After each of the Supervisors on the budget committee gave their “this is a great budget” speech, vice-chair Ross Mirkarimi moved to amend the budget to add an additional $450,000 to the Public Defender’s office, noting that the add backs failed to address the shortfall in the office’s budget. Although Supervisors Campos and Dufty voiced their support of the amendment, Avalos balked, saying that he didn’t feel comfortable with the decision and wanted to think about it. President David Chiu, who isn’t on the committee but was seated at the hearing, chimed in and said that any money given to the Public Defender had to be split with the District Attorney. Chiu’s statement was curious, given the fact that the offices have very different budgets (the DA’s budget is almost twice that of the Public Defender’s budget) and very different functions (the DA charges crimes while the Public Defender’s office has clients who they are required to defend).
Avalos’ refusal to support Mirkarimi’s amendment effectively froze the effort to add funds to Adachi’s budget.
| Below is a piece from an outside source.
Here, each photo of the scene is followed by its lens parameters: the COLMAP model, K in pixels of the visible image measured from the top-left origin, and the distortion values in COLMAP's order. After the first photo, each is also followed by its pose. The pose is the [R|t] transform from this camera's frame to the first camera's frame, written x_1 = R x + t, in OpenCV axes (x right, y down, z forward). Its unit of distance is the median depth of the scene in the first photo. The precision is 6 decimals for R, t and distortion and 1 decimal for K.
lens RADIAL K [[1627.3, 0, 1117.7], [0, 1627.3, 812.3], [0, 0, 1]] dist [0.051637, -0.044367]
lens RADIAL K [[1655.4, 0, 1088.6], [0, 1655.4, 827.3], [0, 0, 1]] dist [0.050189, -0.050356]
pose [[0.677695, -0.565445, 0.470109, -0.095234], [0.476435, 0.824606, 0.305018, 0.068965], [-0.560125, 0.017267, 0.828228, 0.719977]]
However, because Supervisor Dufty felt that Avalos should have time to consider the amendment, the decision was put over until July 14, when the full board will vote on the city’s budget.
That David Chiu, who is a former SF Deputy District Attorney and a political climber, used this opportunity to gain favor with climber Kamala Harris is not surprising. Chiu probably figured that by transferring $300,000 into Harris’ budget, he would earn a few political chits with Harris, who has her sights on the state’s Attorney General’s office. But it’s rather odd that Avalos, who was a social worker and union organizer before serving as Chris Daly’s chief aide, would deliver Adachi such a humiliating blow. According to Avalos’ campaign site, Adachi was one of the few elected officials and department heads to endorse Avalos’ bid for office (a decision I’m sure Adachi now regrets).
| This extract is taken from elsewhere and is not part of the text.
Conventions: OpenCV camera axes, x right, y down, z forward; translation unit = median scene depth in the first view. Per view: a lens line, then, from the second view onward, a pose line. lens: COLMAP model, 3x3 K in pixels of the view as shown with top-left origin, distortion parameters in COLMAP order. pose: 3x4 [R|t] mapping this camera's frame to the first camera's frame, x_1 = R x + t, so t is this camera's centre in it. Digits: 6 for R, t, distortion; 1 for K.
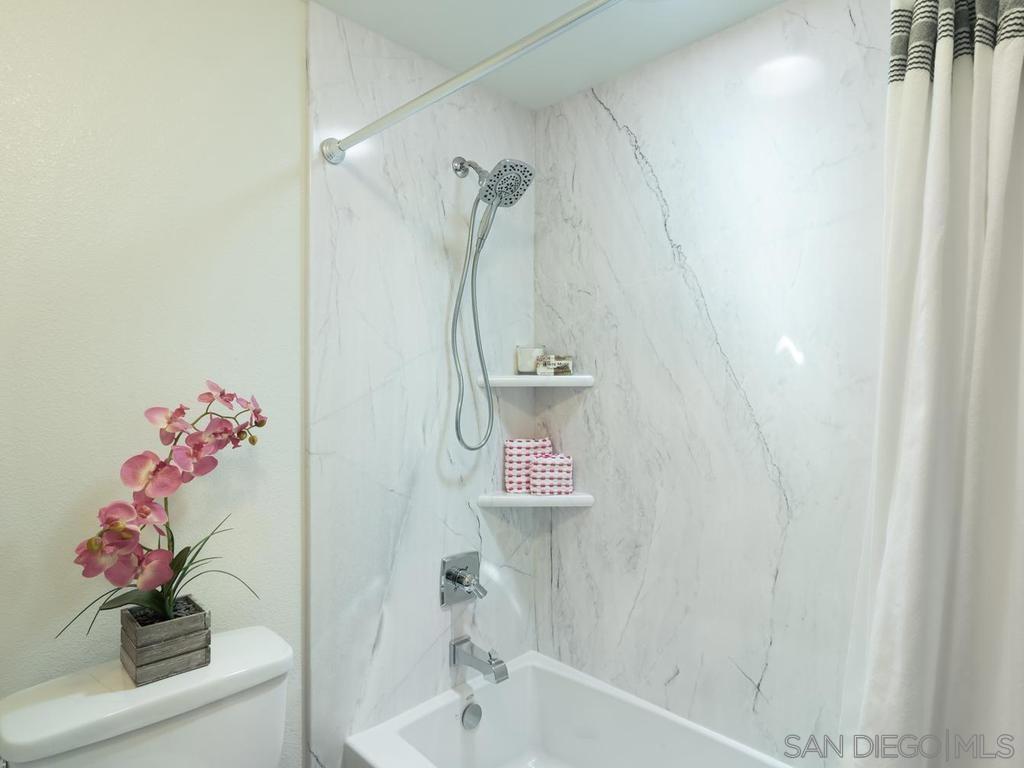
lens RADIAL K [[579.7, 0, 512.1], [0, 579.7, 388.0], [0, 0, 1]] dist [0.001795, -0.000036]
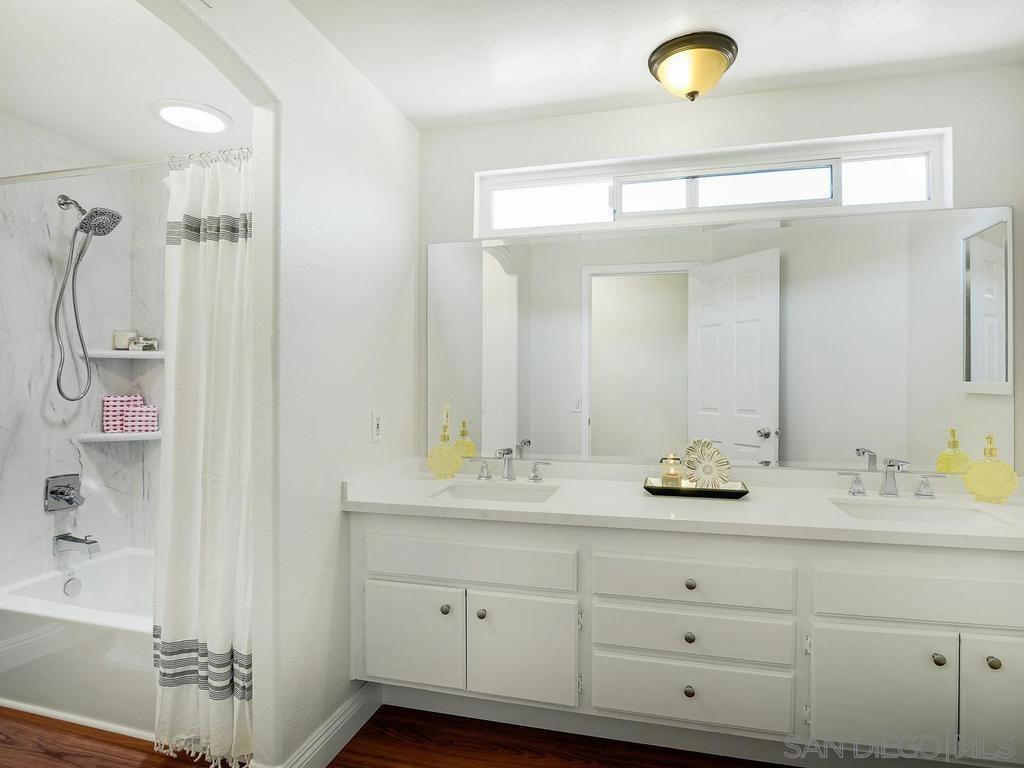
lens RADIAL K [[569.7, 0, 514.3], [0, 569.7, 382.2], [0, 0, 1]] dist [-0.020365, -0.000045]
pose [[0.859196, 0.002637, 0.511640, 0.151292], [-0.001099, 0.999994, -0.003309, 0.061646], [-0.511645, 0.002281, 0.859194, -0.720150]]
City hall insiders say that Avalos, as the chair of the Budget Committee, had a $75 million list of programs and services he wanted to have added back, but only $22 million available to spend from the committee’s review of department budgets. When Chiu and Avalos met with the Mayor’s folks behind closed doors, the Mayor magically came up with another $25 plus million for Avalos to spend. But there was a price to pay for the money: save the Mayor’s pet programs, such as the Community Justice Center, and help us screw Jeff Adachi.
Avalos had staunchly opposed the Community Justice Center as a waste of public resources and recommended defunding it. He had also voted, along with three other committee members, to restore $600,000 to the Public Defender’s budget. Why the about face? It all comes down to money, honey. So Adachi’s budget loss was just a by-product of a mayoral deal Avalos and Chiu couldn’t refuse.
What remains now is that Adachi will have to do what he had hoped to avoid: lay-off public defenders and begin to outsource cases to private attorneys. He will finally have the chance to prove that firing public defenders will cost taxpayers $1 million more a year than what it would save by cutting his staff. But perhaps the moral of this twisted story is that San Francisco corruption isn‘t in the graft or the exchange of envelopes which ensnared former Supervisor Ed Jew. It’s in the way that political business is done in this town by officials such as Newsom, Chiu and Avalos who make decisions based on political expediency, not on what is right.
It will be interesting to see what the Board of Supervisors’ does on July 14th when the matter of restoring the Public Defender’s budget will be considered again. This time, Adachi will need six, not three votes, and he may not be able to count on Avalos or Chiu to get there.